Tara, too, has resistances to overcome before the pair can reach their happy ending, and the film doesn't short-change these; OK Kanmani is very much both Tara's and Adi's story, not just Adi's. Tara is as moved by Ganapathy and Bhavani as Adi, but she is also increasingly aware of her own sense of loss as the time of her separation from Adi - he to the US, she to Paris - approaches. In a pensive moment she tells Ganapathy that she feels both tremendous joy for what she has, and tremendous grief for what is coming to an end. And while Adi hides his trepidation (sometimes effectively and sometimes less so) behind a facade of smirks and jokes, Tara grows increasingly vulnerable.

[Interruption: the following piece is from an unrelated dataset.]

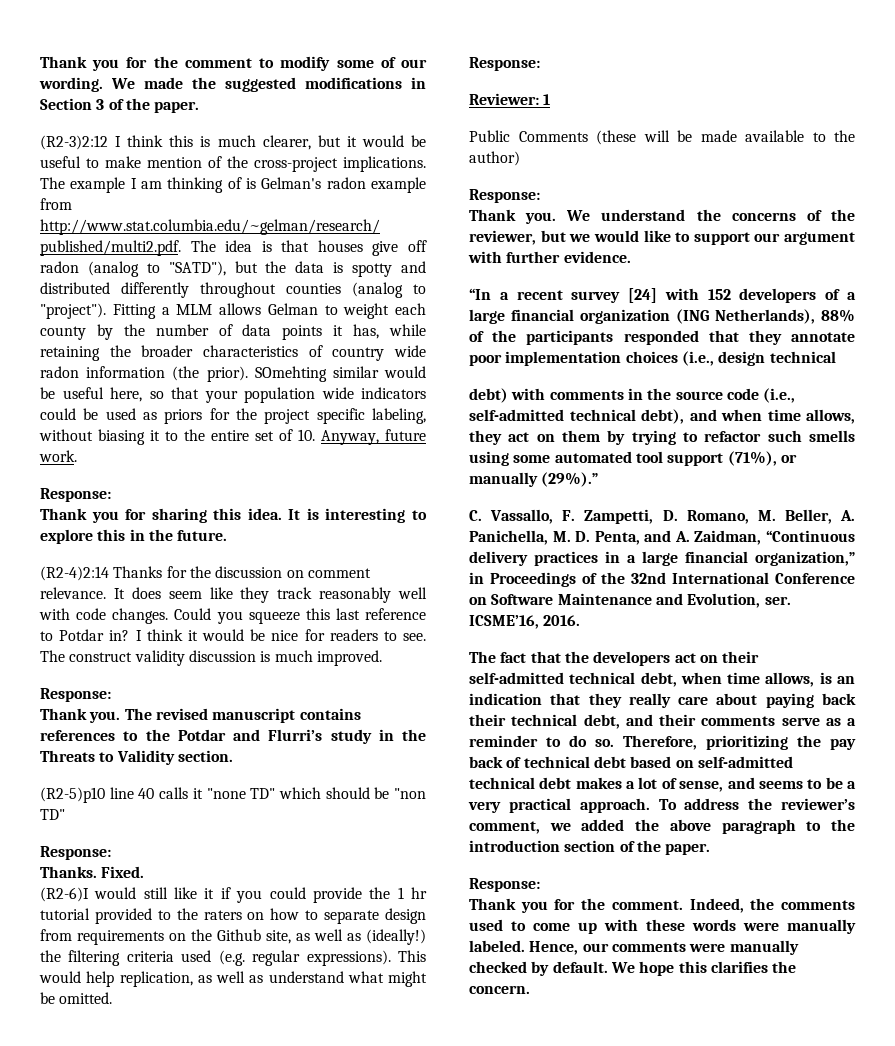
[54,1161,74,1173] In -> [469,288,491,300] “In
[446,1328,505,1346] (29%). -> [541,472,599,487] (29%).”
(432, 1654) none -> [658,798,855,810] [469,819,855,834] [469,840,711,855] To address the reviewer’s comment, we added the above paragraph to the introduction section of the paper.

All of this is rendered with both vividness and compassion; both the lead actors give performances that add dimension and resonance to the script. Nithya Menen is especially grounded and effective; she brings to Tara a hugely appealing mixture of youth without ingenuousness, agency without rashness, confidence without swagger. Tara is a refreshingly competent young woman, able to articulate her convictions and live by them, and also, when circumstances require, able to question them without a complete meltdown of character. When Tara and Adi fall for each other, they do it with appealing symmetry; Adi's attraction to Tara is transparent, but Tara too is not afraid either to articulate her desire or to act on it. Nor is she coy about her ambitions and what they mean for the relationship's long-term prospects. Adi brings perhaps a touch less maturity to the table, but he is far from the overgrown horny man-child that one all too frequently sees in romance movies - and most importantly, he is sensitive enough to understand what the universe is trying to teach him through the example of Ganapathy and Bhavani.
The result is an uncomplicated and utterly delightful romance, not weighed down by lots of symbolism or a heavy-handed message or a politically significant backdrop. It is nothing more - and nothing less - than an engaging and wonderful story about kind-hearted people finding their way toward happiness.